• WORK INSTRUCTIONS:
1) Copy the text about the auto-cancelling CancellationToken, starting at "The Auto-cancelling CancellationToken" and ending at "in the background?", but switch "reference" to "handle".
2) Proceed with the text about the auto-cancelling CancellationToken, picking up after its last sentence.

The Auto-cancelling CancellationToken that Doesn’t

By Grauenwolf

The obvious way to create a CancellationToken that automatically cancels is to just create a CancellationTokenSource with a delay. Here’s an example:

using (var cs = new CancellationTokenSource(timeout)) {    var ct = cs.Token;

    await list.WhenAll(ct);
}

This works fine so long as you are able to hold onto a reference to the CancellationTokenSource. But what if you wanted to run something in the background?

using (var cs = new CancellationTokenSource(timeout)){    var ct = cs.Token;

    Task.Run(SomethingLongRunning, ct);
}

Now we’ve got a problem. The CancellationTokenSource is going to die as soon as it reaches the end of this block. If the timeout hasn’t been reached yet… well too bad. The internal timer callback is going to be ignored and your token will never cancel.

Dataset entries:
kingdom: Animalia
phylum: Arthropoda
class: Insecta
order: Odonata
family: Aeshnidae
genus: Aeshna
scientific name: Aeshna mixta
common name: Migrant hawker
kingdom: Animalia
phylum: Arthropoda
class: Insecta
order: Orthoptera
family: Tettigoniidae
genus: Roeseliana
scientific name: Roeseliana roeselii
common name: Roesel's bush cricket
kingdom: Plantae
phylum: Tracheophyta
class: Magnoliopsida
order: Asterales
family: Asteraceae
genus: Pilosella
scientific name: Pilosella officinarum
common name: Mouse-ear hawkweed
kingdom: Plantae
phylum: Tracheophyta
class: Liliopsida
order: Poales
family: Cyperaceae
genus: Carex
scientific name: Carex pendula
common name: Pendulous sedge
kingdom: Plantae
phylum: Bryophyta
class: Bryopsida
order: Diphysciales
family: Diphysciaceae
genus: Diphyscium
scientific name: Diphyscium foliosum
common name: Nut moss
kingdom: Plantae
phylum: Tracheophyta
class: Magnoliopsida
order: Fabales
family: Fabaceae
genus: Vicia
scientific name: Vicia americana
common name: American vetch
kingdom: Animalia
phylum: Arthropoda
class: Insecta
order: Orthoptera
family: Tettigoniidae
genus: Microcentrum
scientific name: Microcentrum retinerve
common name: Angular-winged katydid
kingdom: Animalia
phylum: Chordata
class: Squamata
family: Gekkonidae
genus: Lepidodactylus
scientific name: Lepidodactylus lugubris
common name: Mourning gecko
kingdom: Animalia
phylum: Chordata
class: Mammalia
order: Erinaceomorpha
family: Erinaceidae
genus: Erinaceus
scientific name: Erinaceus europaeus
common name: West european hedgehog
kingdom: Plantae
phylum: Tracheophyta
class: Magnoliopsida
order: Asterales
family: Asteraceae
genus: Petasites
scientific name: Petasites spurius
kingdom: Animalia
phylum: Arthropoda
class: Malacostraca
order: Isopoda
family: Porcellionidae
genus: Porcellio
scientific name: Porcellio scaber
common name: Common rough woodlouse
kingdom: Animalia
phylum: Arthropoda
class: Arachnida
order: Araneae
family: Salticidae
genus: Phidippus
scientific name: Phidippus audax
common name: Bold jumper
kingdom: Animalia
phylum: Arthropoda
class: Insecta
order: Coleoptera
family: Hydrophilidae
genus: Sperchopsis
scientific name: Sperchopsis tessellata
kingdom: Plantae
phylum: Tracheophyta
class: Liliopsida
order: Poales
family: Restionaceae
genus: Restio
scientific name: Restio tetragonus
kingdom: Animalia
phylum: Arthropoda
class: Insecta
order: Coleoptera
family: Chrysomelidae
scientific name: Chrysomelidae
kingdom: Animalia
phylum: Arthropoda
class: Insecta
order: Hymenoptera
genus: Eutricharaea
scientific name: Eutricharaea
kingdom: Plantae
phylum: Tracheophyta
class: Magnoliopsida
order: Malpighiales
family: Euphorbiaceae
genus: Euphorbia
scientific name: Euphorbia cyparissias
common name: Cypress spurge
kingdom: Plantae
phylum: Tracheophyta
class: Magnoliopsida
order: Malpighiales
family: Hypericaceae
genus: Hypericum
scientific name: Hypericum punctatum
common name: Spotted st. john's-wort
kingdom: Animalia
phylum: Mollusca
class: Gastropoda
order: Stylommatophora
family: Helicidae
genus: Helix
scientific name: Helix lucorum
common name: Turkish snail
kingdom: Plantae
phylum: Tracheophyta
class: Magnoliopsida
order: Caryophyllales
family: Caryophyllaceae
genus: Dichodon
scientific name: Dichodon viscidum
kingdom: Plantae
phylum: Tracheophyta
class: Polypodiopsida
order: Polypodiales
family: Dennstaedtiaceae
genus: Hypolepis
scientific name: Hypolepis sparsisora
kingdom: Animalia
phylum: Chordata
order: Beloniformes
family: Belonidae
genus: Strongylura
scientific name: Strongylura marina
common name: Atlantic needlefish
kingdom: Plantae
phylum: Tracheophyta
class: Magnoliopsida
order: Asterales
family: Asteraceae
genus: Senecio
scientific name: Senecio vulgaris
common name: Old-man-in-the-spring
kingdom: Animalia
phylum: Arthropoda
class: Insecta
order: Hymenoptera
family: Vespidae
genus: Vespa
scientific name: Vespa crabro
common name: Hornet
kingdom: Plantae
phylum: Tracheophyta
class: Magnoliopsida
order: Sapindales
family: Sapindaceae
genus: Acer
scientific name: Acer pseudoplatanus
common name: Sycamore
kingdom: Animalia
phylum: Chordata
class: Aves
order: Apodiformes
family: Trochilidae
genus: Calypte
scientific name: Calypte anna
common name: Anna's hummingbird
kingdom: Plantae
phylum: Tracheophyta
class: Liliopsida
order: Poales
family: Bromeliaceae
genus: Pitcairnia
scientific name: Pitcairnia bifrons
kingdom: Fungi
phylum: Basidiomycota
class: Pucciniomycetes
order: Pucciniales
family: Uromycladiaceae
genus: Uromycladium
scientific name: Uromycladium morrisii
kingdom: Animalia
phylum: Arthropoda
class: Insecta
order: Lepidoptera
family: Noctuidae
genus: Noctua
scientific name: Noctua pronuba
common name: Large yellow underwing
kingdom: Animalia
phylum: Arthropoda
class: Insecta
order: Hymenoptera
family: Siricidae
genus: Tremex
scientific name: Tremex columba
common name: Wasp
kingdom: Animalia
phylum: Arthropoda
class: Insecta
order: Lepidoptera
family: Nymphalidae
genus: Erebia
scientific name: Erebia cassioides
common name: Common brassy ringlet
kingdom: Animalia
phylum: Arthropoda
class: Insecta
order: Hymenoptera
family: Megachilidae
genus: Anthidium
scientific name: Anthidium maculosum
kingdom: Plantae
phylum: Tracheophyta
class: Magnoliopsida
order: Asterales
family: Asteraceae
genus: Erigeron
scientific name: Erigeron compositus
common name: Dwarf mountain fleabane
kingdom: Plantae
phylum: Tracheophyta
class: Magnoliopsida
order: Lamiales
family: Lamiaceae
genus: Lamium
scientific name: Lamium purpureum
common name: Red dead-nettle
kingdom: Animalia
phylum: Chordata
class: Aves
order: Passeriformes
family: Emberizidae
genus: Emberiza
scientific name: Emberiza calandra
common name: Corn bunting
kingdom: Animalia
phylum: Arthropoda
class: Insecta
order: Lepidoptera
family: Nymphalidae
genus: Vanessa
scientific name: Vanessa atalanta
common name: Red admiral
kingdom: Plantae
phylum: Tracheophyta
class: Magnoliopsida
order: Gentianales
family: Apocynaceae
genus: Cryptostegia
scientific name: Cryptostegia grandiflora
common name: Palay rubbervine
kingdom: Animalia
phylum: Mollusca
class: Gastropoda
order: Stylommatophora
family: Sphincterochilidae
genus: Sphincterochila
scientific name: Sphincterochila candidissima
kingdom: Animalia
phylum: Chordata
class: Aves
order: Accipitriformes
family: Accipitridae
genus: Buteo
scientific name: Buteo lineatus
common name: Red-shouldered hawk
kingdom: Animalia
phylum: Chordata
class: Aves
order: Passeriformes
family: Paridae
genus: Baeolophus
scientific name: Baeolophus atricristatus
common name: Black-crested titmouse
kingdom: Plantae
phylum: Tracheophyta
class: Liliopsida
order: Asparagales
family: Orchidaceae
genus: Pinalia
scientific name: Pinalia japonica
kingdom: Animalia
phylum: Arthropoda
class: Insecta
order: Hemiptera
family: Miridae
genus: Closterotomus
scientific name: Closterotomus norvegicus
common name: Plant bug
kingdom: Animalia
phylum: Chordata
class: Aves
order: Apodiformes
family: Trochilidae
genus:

• ANSWERS GIVEN:
1)
The Auto-cancelling CancellationToken that Doesn’t

By Grauenwolf

The obvious way to create a CancellationToken that automatically cancels is to just create a CancellationTokenSource with a delay. Here’s an example:

using (var cs = new CancellationTokenSource(timeout)) {    var ct = cs.Token;

    await list.WhenAll(ct);
}

This works fine so long as you are able to hold onto a handle to the CancellationTokenSource. But what if you wanted to run something in the background?

2)
Now you could remove the `using` block, but then your CancellationTokenSource is never going to be disposed and you’re putting pressure on the finalizer to clear up the mess. (Specifically, the SafeHandle used by the ManualResetEvent used by the CancellationTokenSource.) What’s worse, some people report memory leaks from not disposing the CancellationTokenSource.

Proposed Solution

Rather than using the internal timer for CancellationTokenSource, we can create our own external timer. And this timer can handle the cleanup duties.

public static CancellationToken AutoCancelingToken(TimeSpan delay) {     if (delay.TotalMilliseconds < 0)

         throw new ArgumentOutOfRangeException(nameof(delay), delay, $”{nameof(delay)} cannot be less than 0″);

    var cts = new CancellationTokenSource();          var t = new System.Timers.Timer(delay.TotalMilliseconds);     t.AutoReset = false;     t.Elapsed += (source, e) =>     {         cts.Cancel();         cts.Dispose();         t.Dispose();     };     t.Start();     return cts.Token;

}

Note that we’re explicitly using a System.Timers.Timer instead of a System.Threading.Timer. This is important because a threading timer can be garbage collected unexpectedly.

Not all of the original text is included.